# Job:
Set down the records below in full, exactly as they read.

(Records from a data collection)
▽

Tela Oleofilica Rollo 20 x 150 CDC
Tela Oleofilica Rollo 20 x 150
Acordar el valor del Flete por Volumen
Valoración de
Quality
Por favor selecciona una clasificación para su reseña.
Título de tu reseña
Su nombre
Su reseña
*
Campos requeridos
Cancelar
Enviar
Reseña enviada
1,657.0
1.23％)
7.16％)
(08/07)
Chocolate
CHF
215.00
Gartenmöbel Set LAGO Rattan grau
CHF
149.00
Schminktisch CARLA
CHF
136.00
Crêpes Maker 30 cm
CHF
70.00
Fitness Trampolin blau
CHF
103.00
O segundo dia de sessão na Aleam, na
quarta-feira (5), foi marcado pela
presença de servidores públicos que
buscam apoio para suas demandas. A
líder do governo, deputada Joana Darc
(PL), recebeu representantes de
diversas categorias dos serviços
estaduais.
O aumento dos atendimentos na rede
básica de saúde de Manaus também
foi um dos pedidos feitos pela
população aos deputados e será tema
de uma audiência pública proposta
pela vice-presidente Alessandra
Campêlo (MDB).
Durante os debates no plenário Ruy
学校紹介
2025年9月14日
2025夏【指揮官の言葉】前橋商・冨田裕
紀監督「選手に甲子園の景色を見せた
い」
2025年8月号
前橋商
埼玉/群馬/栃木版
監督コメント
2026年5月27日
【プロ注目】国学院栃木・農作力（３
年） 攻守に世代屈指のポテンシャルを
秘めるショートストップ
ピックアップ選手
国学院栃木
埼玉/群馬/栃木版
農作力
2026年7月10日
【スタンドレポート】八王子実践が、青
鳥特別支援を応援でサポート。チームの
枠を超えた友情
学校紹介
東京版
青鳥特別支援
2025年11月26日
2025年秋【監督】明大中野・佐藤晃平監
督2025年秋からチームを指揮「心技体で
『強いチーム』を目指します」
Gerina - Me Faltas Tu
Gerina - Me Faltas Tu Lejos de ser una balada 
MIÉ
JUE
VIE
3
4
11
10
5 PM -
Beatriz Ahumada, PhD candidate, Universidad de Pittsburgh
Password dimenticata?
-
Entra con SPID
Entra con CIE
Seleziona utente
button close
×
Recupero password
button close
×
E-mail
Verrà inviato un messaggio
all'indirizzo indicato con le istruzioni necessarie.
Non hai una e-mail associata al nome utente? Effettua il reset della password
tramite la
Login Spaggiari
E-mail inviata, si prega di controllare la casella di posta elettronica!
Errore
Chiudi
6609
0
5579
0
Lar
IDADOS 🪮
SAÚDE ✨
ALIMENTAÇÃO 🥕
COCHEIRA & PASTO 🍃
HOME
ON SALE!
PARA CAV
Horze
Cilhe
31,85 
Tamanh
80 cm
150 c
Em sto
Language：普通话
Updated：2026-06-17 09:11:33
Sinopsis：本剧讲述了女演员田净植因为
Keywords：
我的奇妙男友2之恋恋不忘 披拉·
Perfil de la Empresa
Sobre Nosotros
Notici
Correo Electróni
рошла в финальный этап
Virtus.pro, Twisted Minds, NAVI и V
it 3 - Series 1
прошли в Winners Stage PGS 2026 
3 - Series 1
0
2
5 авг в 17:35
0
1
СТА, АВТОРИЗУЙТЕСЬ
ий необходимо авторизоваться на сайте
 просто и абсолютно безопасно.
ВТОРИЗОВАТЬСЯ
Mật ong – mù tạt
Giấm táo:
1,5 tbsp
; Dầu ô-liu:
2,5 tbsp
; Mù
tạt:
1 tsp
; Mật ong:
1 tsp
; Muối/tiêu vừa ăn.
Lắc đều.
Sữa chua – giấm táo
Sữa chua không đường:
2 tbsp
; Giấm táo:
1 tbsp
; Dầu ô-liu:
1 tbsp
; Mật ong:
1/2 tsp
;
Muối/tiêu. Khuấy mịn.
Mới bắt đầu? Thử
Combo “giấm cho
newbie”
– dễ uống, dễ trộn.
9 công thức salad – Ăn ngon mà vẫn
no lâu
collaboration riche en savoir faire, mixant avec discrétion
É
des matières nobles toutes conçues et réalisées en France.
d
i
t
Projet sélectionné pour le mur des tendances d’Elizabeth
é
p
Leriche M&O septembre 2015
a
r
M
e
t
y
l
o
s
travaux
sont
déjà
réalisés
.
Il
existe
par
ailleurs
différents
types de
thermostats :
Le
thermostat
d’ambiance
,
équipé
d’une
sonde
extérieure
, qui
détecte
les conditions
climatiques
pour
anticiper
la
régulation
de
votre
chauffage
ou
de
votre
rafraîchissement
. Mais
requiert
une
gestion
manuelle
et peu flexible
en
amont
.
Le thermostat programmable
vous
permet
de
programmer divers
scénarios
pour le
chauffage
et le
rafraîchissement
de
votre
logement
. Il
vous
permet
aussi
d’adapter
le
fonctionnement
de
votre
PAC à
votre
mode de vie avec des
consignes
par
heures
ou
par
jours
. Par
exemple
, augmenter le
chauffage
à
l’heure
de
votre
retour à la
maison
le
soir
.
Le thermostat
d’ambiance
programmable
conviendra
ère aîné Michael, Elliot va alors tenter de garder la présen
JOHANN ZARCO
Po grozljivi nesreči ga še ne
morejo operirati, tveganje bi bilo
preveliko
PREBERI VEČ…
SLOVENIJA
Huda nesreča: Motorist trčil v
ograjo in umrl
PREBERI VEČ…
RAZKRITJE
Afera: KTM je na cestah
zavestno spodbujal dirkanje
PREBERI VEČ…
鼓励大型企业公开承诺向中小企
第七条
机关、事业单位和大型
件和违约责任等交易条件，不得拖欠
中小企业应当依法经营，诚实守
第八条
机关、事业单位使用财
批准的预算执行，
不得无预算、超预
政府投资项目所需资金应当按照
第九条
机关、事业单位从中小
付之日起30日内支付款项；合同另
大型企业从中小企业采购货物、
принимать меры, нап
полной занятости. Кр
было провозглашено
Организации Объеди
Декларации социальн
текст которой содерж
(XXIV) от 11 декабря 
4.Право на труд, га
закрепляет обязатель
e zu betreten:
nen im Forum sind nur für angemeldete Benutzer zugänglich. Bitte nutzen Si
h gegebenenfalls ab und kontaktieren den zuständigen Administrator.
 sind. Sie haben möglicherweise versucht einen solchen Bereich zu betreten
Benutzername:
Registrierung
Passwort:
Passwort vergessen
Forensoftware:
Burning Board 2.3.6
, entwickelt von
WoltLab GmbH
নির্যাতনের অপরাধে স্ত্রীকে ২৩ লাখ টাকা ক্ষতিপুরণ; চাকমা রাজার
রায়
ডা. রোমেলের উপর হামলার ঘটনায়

△

# Completed exercise:
Tela Oleofilica Rollo 20 x 150 CDC
Tela Oleofilica Rollo 20 x 150
Acordar el valor del Flete por Volumen
Valoración de
Quality
Por favor selecciona una clasificación para su reseña.
Título de tu reseña
Su nombre
Su reseña
*
Campos requeridos
Cancelar
Enviar
Reseña enviada
1,657.0
1.23％)
7.16％)
(08/07)
Chocolate
CHF
215.00
Gartenmöbel Set LAGO Rattan grau
CHF
149.00
Schminktisch CARLA
CHF
136.00
Crêpes Maker 30 cm
CHF
70.00
Fitness Trampolin blau
CHF
103.00
O segundo dia de sessão na Aleam, na
quarta-feira (5), foi marcado pela
presença de servidores públicos que
buscam apoio para suas demandas. A
líder do governo, deputada Joana Darc
(PL), recebeu representantes de
diversas categorias dos serviços
estaduais.
O aumento dos atendimentos na rede
básica de saúde de Manaus também
foi um dos pedidos feitos pela
população aos deputados e será tema
de uma audiência pública proposta
pela vice-presidente Alessandra
Campêlo (MDB).
Durante os debates no plenário Ruy
学校紹介
2025年9月14日
2025夏【指揮官の言葉】前橋商・冨田裕
紀監督「選手に甲子園の景色を見せた
い」
2025年8月号
前橋商
埼玉/群馬/栃木版
監督コメント
2026年5月27日
【プロ注目】国学院栃木・農作力（３
年） 攻守に世代屈指のポテンシャルを
秘めるショートストップ
ピックアップ選手
国学院栃木
埼玉/群馬/栃木版
農作力
2026年7月10日
【スタンドレポート】八王子実践が、青
鳥特別支援を応援でサポート。チームの
枠を超えた友情
学校紹介
東京版
青鳥特別支援
2025年11月26日
2025年秋【監督】明大中野・佐藤晃平監
督2025年秋からチームを指揮「心技体で
『強いチーム』を目指します」
Gerina - Me Faltas Tu
Gerina - Me Faltas Tu Lejos de ser una balada 
MIÉ
JUE
VIE
3
4
11
10
5 PM -
Beatriz Ahumada, PhD candidate, Universidad de Pittsburgh
Password dimenticata?
-
Entra con SPID
Entra con CIE
Seleziona utente
button close
×
Recupero password
button close
×
E-mail
Verrà inviato un messaggio
all'indirizzo indicato con le istruzioni necessarie.
Non hai una e-mail associata al nome utente? Effettua il reset della password
tramite la
Login Spaggiari
E-mail inviata, si prega di controllare la casella di posta elettronica!
Errore
Chiudi
6609
0
5579
0
Lar
IDADOS 🪮
SAÚDE ✨
ALIMENTAÇÃO 🥕
COCHEIRA & PASTO 🍃
HOME
ON SALE!
PARA CAV
Horze
Cilhe
31,85 
Tamanh
80 cm
150 c
Em sto
Language：普通话
Updated：2026-06-17 09:11:33
Sinopsis：本剧讲述了女演员田净植因为
Keywords：
我的奇妙男友2之恋恋不忘 披拉·
Perfil de la Empresa
Sobre Nosotros
Notici
Correo Electróni
рошла в финальный этап
Virtus.pro, Twisted Minds, NAVI и V
it 3 - Series 1
прошли в Winners Stage PGS 2026 
3 - Series 1
0
2
5 авг в 17:35
0
1
СТА, АВТОРИЗУЙТЕСЬ
ий необходимо авторизоваться на сайте
 просто и абсолютно безопасно.
ВТОРИЗОВАТЬСЯ
Mật ong – mù tạt
Giấm táo:
1,5 tbsp
; Dầu ô-liu:
2,5 tbsp
; Mù
tạt:
1 tsp
; Mật ong:
1 tsp
; Muối/tiêu vừa ăn.
Lắc đều.
Sữa chua – giấm táo
Sữa chua không đường:
2 tbsp
; Giấm táo:
1 tbsp
; Dầu ô-liu:
1 tbsp
; Mật ong:
1/2 tsp
;
Muối/tiêu. Khuấy mịn.
Mới bắt đầu? Thử
Combo “giấm cho
newbie”
– dễ uống, dễ trộn.
9 công thức salad – Ăn ngon mà vẫn
no lâu
collaboration riche en savoir faire, mixant avec discrétion
É
des matières nobles toutes conçues et réalisées en France.
d
i
t
Projet sélectionné pour le mur des tendances d’Elizabeth
é
p
Leriche M&O septembre 2015
a
r
M
e
t
y
l
o
s
travaux
sont
déjà
réalisés
.
Il
existe
par
ailleurs
différents
types de
thermostats :
Le
thermostat
d’ambiance
,
équipé
d’une
sonde
extérieure
, qui
détecte
les conditions
climatiques
pour
anticiper
la
régulation
de
votre
chauffage
ou
de
votre
rafraîchissement
. Mais
requiert
une
gestion
manuelle
et peu flexible
en
amont
.
Le thermostat programmable
vous
permet
de
programmer divers
scénarios
pour le
chauffage
et le
rafraîchissement
de
votre
logement
. Il
vous
permet
aussi
d’adapter
le
fonctionnement
de
votre
PAC à
votre
mode de vie avec des
consignes
par
heures
ou
par
jours
. Par
exemple
, augmenter le
chauffage
à
l’heure
de
votre
retour à la
maison
le
soir
.
Le thermostat
d’ambiance
programmable
conviendra
ère aîné Michael, Elliot va alors tenter de garder la présen
JOHANN ZARCO
Po grozljivi nesreči ga še ne
morejo operirati, tveganje bi bilo
preveliko
PREBERI VEČ…
SLOVENIJA
Huda nesreča: Motorist trčil v
ograjo in umrl
PREBERI VEČ…
RAZKRITJE
Afera: KTM je na cestah
zavestno spodbujal dirkanje
PREBERI VEČ…
鼓励大型企业公开承诺向中小企
第七条
机关、事业单位和大型
件和违约责任等交易条件，不得拖欠
中小企业应当依法经营，诚实守
第八条
机关、事业单位使用财
批准的预算执行，
不得无预算、超预
政府投资项目所需资金应当按照
第九条
机关、事业单位从中小
付之日起30日内支付款项；合同另
大型企业从中小企业采购货物、
принимать меры, нап
полной занятости. Кр
было провозглашено
Организации Объеди
Декларации социальн
текст которой содерж
(XXIV) от 11 декабря 
4.Право на труд, га
закрепляет обязатель
e zu betreten:
nen im Forum sind nur für angemeldete Benutzer zugänglich. Bitte nutzen Si
h gegebenenfalls ab und kontaktieren den zuständigen Administrator.
 sind. Sie haben möglicherweise versucht einen solchen Bereich zu betreten
Benutzername:
Registrierung
Passwort:
Passwort vergessen
Forensoftware:
Burning Board 2.3.6
, entwickelt von
WoltLab GmbH
নির্যাতনের অপরাধে স্ত্রীকে ২৩ লাখ টাকা ক্ষতিপুরণ; চাকমা রাজার
রায়
ডা. রোমেলের উপর হামলার ঘটনায়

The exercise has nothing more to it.